Homeowners in three Adelaide suburbs are forking out more than $3000 a month to pay their mortgage, while those in just four areas are spending less than $1000, according to new figures that highlight Adelaide’s affordability crisis.

Latest PropTrack data reveals Springfield, College Park and Medindie have the highest median monthly mortgage repayments for houses at $3234, $3125 and $3033 respectively.

The median sale price for houses in Springfield and College Park were in the low to mid $2m range, while Medindie’s was $3m.

Meanwhile, Elizabeth South had the lowest monthly mortgage repayment at $867 per month, followed by Elizabeth North ($867), Davoren Park ($945) and Elizabeth Downs ($953).

D Naremburn Suburb Top Down

Greater Adelaide’s median monthly mortgage repayment for a house was $1562, according to latest PropTrack data.


The median price for a house in these suburbs ranged between $496,000 and $531,750.

Greater Adelaide’s median monthly mortgage repayment for a house was $1562 while the median sale price was $835,000, according to the data.

Ray White SA chief executive Matt Lindblom said people buying at the higher end of the market were generally prepared for the hefty repayments but those purchasing in more affordable areas had to consider it carefully.

“There’s definitely more consciousness at the moment,” he said.

“While the property market is still strong … there’s definitely still more financial pressure on people’s budgets.”

Mr Lindblom said some buyers were willing to stretch their budgets to the absolute limit to secure their dream home while others were more cautious and wanted a buffer.

Ray White SA chief executive Matt Lindblom.

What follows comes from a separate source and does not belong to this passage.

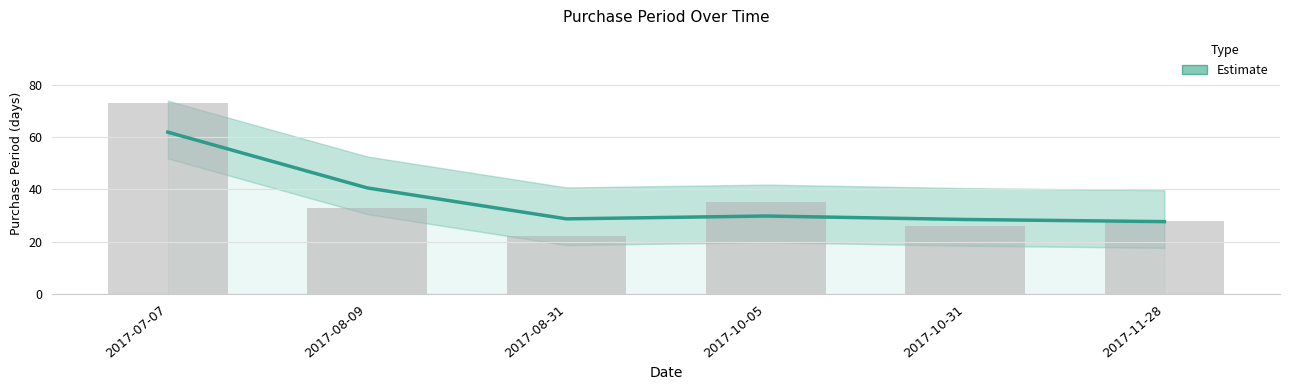

At which category does the chart reach its peak across all series?

2017-07-07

“There are people who will be more conservative than others, that’s in the low to medium point of mortgage payments,” he said.

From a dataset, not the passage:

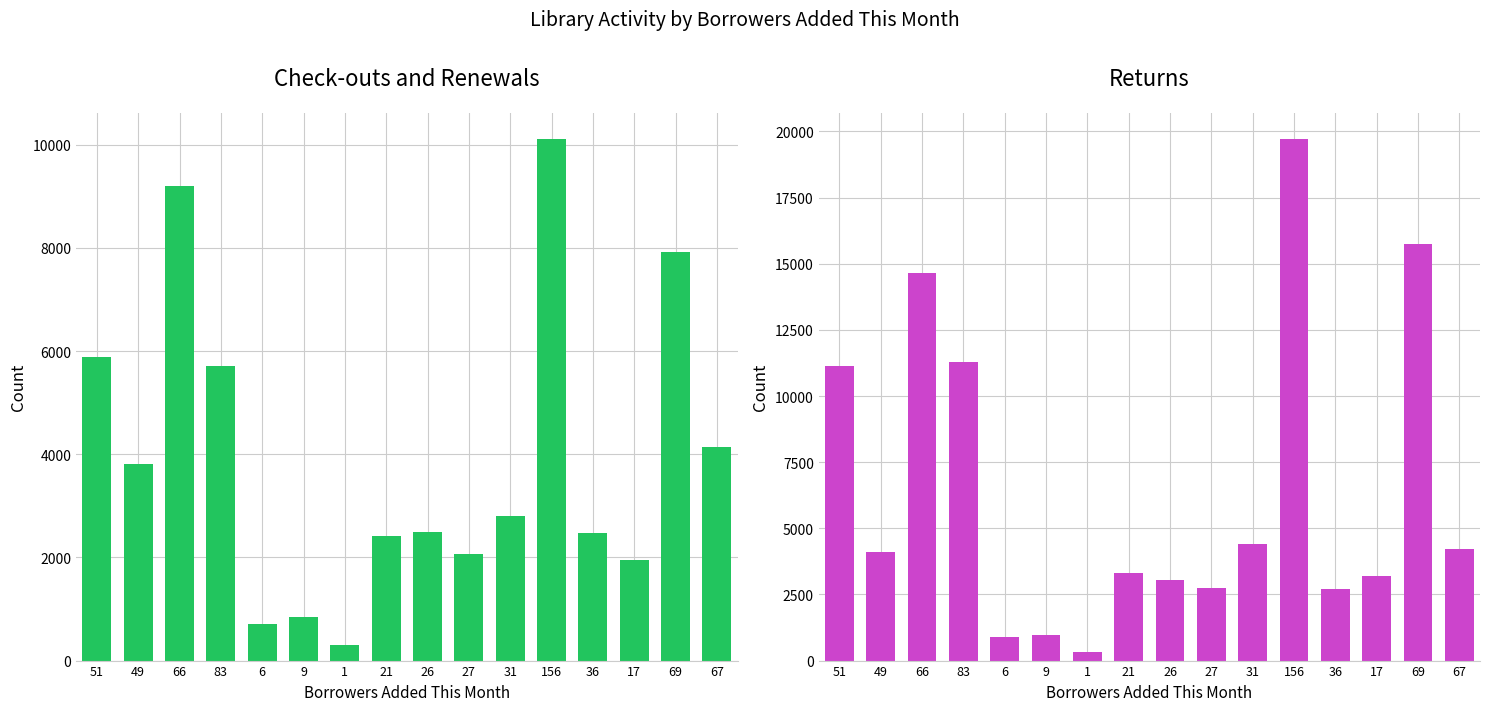

Reading left to right, transcribe all the data shown in this chart.

Check-outs and Renewals: 51=5889	49=3811	66=9196	83=5717	6=715	9=840	1=303	21=2409	26=2490	27=2069	31=2798	156=10116	36=2475	17=1943	69=7918	67=4132
Returns: 51=11150	49=4104	66=14665	83=11271	6=902	9=956	1=314	21=3297	26=3045	27=2732	31=4393	156=19721	36=2698	17=3199	69=15745	67=4199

With interest rates falling, Mr Lindblom said buyers had more confidence to buy because they knew their minimum repayments wouldn’t be rapidly rising on top of other cost-of-living pressures.

Real Estate Institute of South Australian chief executive Andrea Heading said most buyers borrowed within their means.

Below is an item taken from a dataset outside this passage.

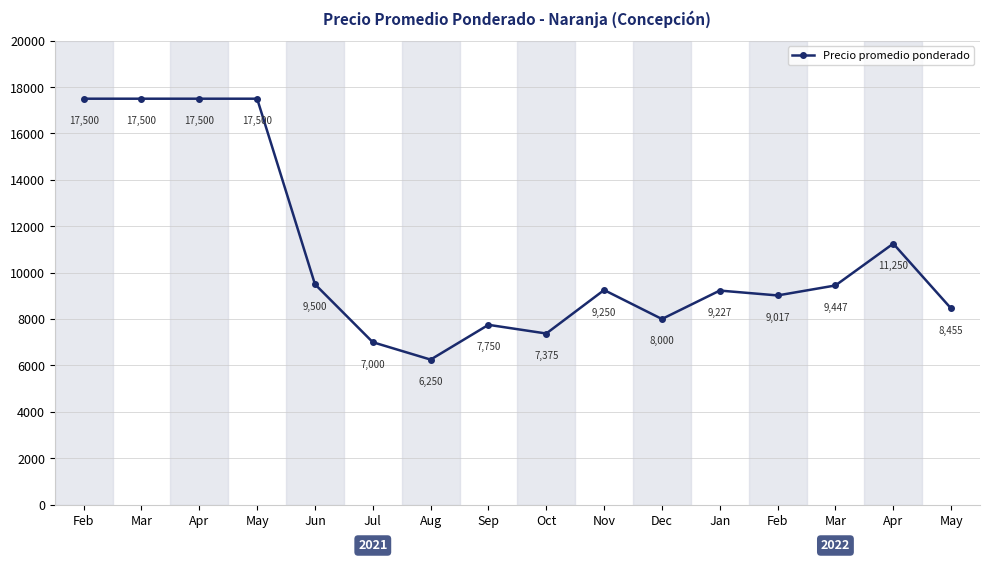

Is it true that the value at Oct is 7375?

True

While many had to adapt to paying higher mortgage repayments compared to rent, Ms Heading said it was worth it.

“It might be a little bit more when you’re paying off a home but it might be something that turns into your superannuation,” she said.

REISA chief executive Andrea Heading.


With more interest rates cuts on the horizon, Ms Heading said it would relieve some pressure for homeowners and househunters.

“We’re hoping at least three more interest rate cuts, and that certainly helps,” she said.